What the task requires:
Print the lines that run from the line with "Tell me what supports the paper." to the line with "Bounding box of the upper", keeping both end lines, exactly as they appear in the entries below, and nothing else.
[Opening Recorded data section]
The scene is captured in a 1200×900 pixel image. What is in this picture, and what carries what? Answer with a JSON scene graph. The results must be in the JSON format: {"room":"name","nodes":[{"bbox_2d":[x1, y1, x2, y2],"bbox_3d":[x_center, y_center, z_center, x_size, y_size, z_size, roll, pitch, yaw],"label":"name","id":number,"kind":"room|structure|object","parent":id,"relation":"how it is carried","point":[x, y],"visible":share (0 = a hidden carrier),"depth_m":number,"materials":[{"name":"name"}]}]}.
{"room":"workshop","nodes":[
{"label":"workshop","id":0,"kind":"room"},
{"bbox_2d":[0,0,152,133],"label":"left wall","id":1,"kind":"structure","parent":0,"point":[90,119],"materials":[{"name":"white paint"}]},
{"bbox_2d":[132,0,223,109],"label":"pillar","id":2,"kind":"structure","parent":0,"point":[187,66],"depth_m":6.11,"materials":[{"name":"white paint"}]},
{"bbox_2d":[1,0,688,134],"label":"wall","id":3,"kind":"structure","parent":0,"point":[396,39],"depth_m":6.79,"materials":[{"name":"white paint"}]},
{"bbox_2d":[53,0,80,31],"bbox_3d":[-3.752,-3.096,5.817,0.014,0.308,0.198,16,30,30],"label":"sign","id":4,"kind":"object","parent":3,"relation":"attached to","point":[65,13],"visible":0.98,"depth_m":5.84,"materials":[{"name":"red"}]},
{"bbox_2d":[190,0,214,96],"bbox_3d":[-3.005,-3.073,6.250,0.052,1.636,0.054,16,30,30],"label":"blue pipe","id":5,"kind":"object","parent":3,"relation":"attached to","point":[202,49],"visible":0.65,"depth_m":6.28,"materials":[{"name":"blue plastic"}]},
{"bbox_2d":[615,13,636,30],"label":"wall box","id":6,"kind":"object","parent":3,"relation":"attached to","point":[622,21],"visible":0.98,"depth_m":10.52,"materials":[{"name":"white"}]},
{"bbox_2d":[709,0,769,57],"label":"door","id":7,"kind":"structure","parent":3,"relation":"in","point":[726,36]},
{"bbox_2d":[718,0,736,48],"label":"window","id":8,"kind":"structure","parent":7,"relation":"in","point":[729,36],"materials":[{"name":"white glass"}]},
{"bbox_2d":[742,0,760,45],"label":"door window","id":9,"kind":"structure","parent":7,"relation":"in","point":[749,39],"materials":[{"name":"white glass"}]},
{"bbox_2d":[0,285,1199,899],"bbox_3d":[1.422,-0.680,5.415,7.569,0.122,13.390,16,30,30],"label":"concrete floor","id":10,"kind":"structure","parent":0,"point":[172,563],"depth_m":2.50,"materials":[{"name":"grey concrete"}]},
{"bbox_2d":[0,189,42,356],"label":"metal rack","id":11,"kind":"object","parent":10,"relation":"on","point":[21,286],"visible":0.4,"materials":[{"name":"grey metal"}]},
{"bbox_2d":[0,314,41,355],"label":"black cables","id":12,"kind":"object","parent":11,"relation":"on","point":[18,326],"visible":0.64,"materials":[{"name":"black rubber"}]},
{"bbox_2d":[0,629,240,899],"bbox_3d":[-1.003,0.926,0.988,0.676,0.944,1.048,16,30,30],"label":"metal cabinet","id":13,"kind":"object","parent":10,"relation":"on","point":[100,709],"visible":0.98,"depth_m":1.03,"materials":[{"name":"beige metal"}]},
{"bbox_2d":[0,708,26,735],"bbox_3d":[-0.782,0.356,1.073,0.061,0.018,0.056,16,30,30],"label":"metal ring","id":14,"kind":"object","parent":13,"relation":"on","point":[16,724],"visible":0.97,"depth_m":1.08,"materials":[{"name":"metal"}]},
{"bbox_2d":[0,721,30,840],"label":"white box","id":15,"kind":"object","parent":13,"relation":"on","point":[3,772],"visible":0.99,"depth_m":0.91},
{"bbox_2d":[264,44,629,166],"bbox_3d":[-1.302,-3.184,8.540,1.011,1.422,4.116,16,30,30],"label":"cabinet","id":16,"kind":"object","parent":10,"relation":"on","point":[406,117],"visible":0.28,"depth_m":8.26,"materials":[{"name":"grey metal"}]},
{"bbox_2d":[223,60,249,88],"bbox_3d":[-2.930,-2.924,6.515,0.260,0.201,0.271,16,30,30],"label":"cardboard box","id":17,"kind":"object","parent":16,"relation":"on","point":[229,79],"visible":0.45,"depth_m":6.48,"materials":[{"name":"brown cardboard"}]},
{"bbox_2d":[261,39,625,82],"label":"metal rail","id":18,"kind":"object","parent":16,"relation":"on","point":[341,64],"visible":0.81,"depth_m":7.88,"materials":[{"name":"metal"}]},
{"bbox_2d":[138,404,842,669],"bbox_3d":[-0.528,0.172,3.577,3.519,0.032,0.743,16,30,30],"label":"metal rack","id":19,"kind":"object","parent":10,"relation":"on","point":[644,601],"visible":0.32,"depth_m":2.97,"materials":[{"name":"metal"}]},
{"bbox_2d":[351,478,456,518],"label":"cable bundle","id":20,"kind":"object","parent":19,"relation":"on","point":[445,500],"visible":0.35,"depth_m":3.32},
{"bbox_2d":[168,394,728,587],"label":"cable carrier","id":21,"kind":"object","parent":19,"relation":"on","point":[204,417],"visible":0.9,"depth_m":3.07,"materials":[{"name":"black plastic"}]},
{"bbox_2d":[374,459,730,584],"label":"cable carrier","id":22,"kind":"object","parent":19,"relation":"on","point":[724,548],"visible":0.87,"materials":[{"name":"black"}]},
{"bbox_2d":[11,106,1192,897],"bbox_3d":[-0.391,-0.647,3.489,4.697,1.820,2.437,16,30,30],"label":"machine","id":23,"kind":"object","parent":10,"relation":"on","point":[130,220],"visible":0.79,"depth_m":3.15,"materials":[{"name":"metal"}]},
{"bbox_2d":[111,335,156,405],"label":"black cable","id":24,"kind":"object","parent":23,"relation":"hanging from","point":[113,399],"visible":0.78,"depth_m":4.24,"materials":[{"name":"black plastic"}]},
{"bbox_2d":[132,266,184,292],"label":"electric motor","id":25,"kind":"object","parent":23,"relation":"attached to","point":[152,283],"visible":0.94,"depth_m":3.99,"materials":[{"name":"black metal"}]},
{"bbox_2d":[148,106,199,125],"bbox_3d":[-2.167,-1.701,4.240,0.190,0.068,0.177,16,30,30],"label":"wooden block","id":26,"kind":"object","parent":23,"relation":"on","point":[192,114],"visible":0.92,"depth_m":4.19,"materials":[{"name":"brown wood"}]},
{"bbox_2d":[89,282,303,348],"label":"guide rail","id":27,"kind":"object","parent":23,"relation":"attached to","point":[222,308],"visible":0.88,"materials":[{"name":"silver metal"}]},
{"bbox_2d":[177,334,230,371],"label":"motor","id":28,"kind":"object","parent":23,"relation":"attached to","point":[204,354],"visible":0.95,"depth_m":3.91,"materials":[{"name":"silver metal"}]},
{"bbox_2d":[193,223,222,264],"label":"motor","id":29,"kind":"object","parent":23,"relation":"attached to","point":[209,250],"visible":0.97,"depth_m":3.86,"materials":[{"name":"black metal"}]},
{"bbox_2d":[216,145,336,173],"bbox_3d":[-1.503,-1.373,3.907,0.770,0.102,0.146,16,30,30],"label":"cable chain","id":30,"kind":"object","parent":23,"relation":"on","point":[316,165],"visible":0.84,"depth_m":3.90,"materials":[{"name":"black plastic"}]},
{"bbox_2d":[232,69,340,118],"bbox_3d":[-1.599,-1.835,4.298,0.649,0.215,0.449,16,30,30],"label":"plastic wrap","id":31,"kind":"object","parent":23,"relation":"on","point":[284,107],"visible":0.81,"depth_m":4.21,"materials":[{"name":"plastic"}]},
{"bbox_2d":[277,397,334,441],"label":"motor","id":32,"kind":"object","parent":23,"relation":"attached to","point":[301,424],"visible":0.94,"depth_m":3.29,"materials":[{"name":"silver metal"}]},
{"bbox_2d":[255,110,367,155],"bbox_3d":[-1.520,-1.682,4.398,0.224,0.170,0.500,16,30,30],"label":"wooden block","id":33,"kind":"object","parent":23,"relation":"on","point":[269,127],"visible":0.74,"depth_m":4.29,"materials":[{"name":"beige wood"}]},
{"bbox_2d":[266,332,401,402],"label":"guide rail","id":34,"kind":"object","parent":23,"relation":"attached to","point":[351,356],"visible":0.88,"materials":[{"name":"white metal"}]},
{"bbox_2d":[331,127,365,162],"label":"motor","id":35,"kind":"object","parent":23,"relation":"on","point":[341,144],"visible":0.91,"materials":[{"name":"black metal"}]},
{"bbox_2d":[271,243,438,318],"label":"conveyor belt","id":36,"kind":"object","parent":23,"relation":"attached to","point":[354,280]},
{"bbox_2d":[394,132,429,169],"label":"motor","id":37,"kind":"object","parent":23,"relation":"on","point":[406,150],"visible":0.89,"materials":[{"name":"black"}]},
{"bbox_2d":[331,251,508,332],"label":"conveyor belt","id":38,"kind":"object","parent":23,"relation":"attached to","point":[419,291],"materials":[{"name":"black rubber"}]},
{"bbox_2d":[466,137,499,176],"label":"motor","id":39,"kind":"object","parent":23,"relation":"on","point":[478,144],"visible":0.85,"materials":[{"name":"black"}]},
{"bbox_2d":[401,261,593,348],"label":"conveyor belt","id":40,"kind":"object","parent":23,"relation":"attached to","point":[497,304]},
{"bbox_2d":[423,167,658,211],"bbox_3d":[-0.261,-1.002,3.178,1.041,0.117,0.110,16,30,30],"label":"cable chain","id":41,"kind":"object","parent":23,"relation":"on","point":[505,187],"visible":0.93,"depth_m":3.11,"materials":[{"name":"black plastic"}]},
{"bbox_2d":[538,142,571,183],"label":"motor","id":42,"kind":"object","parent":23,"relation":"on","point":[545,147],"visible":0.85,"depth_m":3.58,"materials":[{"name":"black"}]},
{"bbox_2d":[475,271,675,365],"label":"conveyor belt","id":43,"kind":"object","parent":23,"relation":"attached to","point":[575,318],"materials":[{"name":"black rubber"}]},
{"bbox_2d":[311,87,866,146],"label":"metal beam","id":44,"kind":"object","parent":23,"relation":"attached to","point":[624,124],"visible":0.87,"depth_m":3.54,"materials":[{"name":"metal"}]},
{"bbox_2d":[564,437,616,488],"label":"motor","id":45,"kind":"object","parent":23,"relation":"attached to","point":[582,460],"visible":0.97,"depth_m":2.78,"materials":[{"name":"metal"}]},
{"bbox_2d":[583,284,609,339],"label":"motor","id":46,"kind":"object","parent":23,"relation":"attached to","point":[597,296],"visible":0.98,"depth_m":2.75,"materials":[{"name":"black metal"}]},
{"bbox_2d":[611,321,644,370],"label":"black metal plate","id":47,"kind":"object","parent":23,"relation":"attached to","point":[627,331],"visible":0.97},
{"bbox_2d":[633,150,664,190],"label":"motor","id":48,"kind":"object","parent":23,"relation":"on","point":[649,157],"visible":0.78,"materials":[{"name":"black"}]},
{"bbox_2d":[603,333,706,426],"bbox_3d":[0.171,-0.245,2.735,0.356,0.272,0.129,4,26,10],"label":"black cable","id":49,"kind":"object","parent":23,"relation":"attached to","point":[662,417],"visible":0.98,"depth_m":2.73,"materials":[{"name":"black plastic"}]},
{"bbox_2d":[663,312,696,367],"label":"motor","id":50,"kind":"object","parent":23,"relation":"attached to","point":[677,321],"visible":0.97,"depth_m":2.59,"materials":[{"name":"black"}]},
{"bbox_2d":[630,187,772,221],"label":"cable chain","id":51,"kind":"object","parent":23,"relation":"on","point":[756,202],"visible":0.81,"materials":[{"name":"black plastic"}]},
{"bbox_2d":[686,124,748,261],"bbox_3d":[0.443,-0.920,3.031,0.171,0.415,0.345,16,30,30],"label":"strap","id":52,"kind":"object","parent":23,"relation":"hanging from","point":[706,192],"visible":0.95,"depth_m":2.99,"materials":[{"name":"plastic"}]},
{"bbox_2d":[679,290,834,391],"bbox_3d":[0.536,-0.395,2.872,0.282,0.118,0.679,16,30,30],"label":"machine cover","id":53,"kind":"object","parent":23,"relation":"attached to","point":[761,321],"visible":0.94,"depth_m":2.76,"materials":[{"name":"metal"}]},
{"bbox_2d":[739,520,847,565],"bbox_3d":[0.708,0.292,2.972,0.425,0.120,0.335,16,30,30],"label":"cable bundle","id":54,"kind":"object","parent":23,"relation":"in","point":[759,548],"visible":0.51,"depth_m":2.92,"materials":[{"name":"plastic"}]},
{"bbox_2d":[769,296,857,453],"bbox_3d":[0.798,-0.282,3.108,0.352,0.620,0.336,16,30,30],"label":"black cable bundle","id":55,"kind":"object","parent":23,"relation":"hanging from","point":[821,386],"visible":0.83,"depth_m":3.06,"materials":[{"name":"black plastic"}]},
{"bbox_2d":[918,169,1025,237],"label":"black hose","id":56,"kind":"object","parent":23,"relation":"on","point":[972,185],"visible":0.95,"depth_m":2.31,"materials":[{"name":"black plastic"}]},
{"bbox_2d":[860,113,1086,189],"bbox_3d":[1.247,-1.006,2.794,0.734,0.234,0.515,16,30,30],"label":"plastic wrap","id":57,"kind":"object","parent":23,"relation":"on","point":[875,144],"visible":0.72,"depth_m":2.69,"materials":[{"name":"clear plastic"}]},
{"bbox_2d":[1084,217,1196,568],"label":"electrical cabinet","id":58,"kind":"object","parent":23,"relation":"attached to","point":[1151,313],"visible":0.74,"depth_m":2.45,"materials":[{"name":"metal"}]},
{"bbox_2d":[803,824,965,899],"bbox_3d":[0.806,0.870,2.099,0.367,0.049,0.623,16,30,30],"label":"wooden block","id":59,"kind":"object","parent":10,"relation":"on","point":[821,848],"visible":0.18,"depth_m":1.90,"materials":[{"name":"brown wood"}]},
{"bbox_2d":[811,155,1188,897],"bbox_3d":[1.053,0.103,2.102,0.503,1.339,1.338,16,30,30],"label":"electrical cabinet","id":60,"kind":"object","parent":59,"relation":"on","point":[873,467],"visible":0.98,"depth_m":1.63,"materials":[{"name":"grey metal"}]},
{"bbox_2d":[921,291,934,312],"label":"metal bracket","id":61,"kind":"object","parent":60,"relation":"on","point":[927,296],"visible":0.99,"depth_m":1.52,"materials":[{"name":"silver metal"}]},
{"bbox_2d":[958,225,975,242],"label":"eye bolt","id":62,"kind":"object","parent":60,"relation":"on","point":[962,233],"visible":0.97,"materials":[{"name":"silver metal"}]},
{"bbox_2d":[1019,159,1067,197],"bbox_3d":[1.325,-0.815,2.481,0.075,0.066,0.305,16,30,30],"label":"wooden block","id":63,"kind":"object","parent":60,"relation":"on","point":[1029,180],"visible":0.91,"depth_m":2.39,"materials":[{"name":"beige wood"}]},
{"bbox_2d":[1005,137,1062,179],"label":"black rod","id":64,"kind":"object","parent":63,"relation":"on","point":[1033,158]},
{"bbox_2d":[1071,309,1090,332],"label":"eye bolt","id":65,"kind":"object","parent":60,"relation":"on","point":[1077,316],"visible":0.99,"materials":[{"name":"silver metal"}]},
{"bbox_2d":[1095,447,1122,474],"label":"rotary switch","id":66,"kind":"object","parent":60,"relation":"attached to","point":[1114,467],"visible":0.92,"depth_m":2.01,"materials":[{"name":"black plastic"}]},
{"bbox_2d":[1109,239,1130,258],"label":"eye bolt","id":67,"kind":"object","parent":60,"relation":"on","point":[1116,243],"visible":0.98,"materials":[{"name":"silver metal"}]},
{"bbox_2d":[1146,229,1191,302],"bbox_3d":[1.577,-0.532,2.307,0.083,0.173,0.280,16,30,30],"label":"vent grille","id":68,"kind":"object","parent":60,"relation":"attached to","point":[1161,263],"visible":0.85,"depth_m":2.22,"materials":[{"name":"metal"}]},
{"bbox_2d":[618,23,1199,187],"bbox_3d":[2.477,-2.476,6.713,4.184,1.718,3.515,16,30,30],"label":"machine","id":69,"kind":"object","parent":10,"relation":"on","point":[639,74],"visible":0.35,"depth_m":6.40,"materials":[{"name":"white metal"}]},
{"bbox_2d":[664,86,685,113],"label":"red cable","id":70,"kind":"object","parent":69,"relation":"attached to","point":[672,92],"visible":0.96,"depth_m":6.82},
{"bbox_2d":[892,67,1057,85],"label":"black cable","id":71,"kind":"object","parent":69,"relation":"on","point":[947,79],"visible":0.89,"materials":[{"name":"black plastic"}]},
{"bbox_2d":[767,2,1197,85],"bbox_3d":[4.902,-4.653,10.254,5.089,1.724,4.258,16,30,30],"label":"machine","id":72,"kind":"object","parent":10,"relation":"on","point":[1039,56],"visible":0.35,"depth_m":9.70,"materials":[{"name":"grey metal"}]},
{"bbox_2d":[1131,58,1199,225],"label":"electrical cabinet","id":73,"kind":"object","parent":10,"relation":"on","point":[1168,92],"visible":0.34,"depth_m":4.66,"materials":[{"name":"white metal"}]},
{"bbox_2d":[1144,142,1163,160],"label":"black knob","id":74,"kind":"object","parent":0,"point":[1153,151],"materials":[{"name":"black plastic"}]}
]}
[Closing Recorded data section]
[Opening Recorded data section]
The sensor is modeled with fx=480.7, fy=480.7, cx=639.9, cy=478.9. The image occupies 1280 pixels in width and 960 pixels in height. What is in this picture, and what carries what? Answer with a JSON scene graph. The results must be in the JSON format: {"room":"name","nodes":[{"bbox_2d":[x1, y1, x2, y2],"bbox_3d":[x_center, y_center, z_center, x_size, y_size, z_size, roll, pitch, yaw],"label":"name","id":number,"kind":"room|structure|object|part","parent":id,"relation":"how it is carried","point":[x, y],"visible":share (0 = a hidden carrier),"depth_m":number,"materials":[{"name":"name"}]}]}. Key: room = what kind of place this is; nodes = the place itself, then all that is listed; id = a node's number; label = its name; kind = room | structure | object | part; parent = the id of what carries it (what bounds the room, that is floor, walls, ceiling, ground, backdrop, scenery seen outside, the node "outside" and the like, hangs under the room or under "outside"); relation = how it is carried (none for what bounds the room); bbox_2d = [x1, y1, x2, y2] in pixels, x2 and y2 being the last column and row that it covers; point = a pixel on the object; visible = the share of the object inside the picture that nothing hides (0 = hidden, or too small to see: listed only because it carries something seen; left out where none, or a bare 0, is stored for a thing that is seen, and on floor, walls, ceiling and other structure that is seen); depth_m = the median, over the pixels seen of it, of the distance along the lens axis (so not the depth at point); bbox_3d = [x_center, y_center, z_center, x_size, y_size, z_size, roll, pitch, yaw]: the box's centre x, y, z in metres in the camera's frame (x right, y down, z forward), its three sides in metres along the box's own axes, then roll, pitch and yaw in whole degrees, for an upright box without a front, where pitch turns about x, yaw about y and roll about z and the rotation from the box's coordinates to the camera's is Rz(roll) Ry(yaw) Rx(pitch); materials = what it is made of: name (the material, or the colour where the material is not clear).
[Closing Recorded data section]
[Opening Recorded data section]
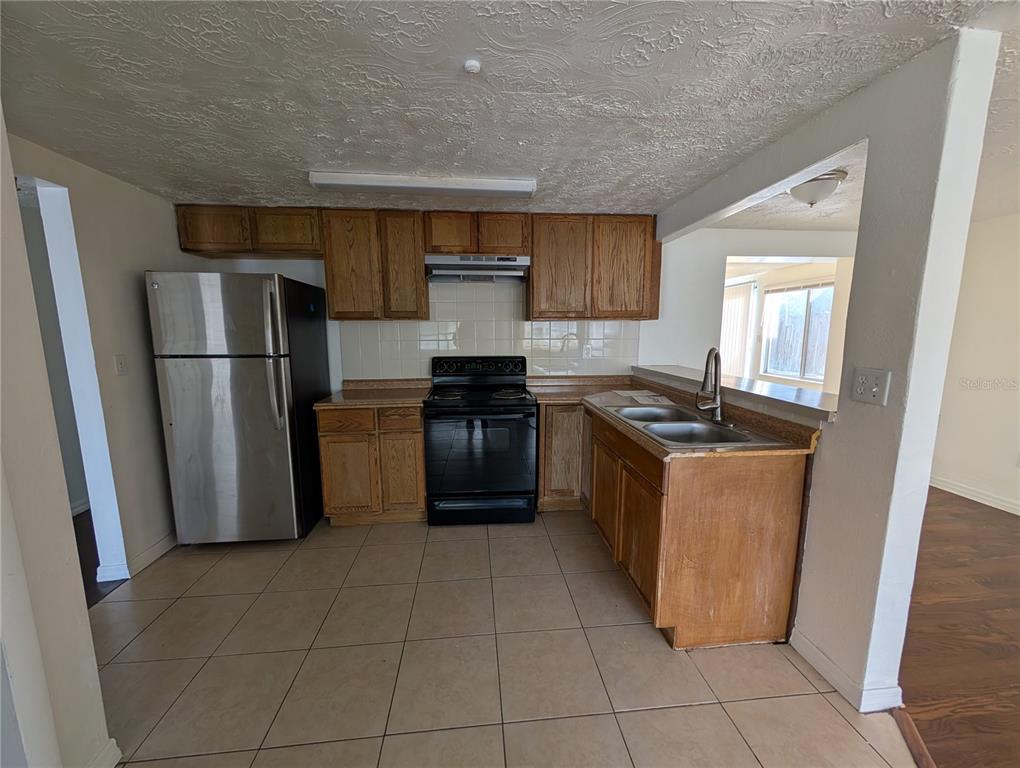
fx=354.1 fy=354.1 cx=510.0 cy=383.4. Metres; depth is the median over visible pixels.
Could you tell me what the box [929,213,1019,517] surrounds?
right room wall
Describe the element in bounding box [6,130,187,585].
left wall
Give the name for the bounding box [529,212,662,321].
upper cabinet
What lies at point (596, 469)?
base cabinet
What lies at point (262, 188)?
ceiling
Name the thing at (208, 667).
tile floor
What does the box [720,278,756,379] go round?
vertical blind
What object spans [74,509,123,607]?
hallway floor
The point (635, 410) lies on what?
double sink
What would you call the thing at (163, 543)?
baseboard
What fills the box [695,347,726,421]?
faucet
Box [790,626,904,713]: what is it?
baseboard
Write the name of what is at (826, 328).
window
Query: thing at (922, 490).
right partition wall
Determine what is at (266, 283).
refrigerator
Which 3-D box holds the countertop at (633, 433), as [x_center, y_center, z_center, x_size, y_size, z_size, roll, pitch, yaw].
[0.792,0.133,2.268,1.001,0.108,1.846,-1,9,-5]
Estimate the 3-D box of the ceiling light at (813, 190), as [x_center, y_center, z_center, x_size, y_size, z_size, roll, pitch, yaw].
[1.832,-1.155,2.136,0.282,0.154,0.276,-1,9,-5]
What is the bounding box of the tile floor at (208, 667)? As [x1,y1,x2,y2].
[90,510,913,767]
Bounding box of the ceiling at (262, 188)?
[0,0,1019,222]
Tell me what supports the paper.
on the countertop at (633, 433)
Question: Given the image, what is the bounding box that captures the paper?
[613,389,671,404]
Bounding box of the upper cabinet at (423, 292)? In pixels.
[Closing Recorded data section]
Task output:
Tell me what supports the paper.
on the countertop at (633, 433)
Question: Given the image, what is the bounding box that captures the paper?
[613,389,671,404]
Bounding box of the upper cabinet at (423, 292)? In pixels.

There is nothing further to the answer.